Terpilihnya I Gusti Ngurah Putu Wijaya sebagai penerima FTI Award adalah hasil kesepakatan dewan juri yang terdiri dari Nano Riantiarno, Danarto, Benny Yohanes, dan Radhar Panca Dahana. Putu Wijaya yang lahir pada 11 April 1944 ini dinilai sangat pantas mendapatkan anugerah tersebut karena, “Dedikasinya tidak diragukan lagi. Baginya teater adalah darah dan jiwa. Lebih dari satu dekade, ia menyadarkan, dengan gaya ‘meneror’, bahwa selalu masih ada ruang untuk mempertanyakan kembali sikap, aturan, kesimpulan, dan hukum-hukum teater yang seakan sudah dianggap baku dan tak bisa diubah-ubah lagi.” Demikian N.Riantiarno mengemukakan alasannya.

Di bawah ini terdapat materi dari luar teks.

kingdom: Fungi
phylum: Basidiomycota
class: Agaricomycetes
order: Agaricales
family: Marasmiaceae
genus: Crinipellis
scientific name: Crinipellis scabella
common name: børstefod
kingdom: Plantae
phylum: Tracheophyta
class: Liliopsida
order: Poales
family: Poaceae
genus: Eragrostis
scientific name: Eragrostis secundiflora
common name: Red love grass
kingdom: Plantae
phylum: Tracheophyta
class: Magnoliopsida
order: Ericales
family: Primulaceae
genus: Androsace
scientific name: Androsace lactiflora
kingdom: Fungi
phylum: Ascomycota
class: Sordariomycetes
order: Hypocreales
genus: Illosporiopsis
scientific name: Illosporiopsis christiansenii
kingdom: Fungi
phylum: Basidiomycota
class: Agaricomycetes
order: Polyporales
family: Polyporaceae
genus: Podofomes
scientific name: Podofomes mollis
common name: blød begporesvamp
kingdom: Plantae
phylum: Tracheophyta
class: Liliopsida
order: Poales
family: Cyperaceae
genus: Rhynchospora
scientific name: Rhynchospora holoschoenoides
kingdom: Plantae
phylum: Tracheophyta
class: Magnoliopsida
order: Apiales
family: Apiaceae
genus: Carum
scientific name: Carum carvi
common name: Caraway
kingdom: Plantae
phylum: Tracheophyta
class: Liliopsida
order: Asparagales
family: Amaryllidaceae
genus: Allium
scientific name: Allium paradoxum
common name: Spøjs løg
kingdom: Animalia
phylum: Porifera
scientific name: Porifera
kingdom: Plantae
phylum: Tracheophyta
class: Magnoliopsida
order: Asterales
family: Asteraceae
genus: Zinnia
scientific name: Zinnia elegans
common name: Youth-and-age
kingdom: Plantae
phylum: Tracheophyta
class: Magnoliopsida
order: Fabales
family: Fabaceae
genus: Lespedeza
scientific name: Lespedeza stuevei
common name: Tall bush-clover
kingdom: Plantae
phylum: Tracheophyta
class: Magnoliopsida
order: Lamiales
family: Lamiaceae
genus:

Putu Wijaya memang seniman serbabisa. Selain menekuni teater, lelaki kelahiran Tabanan, Bali ini juga dikenal sebagai penulis yang produktif. Sudah 30 novel, 40 naskah drama, ratusan cerpen, esai, serta kritik drama yang ditulisnya. Bahkan tiga skenario film karyanya–Perawan Desa (1980), Kembang Kertas (1985), serta Ramadhan dan Ramona (1992)–telah memenangi Piala Citra di ajang Festival Film Indonesia (FFI). Seni lukis dan panggung sinetron pun tak luput dirambahnya pula.

Pada tahun 2007 yang lalu, anak ketiga dari pasangan I Gusti Ngurah Raka dan Mekel Erwati ini juga memperoleh Penghargaan Achmad Bakrie dari Freedom Institut. Lagi-lagi berkat kiprah dan dedikasinya pada dunia sastra dan teater Indonesia.

Bengkel Teater pimpinan W.S.Rendra adalah awal mula “percintaan” Putu dengan panggung teater. Itu terjadi 40 tahun silam di Yogyakarta, kota tempat ia menamatkan kuliahnya di Fakultas Hukum Universitas Gajah Mada (1969). Di kota pelajar ini pula lelaki yang kini akrab dengan topi pet putihnya itu, menempuh pendidikan seni di Akademi Seni Drama dan Film (ASDRAFI) serta di Akademi Seni Rupa Indonesia (ASRI).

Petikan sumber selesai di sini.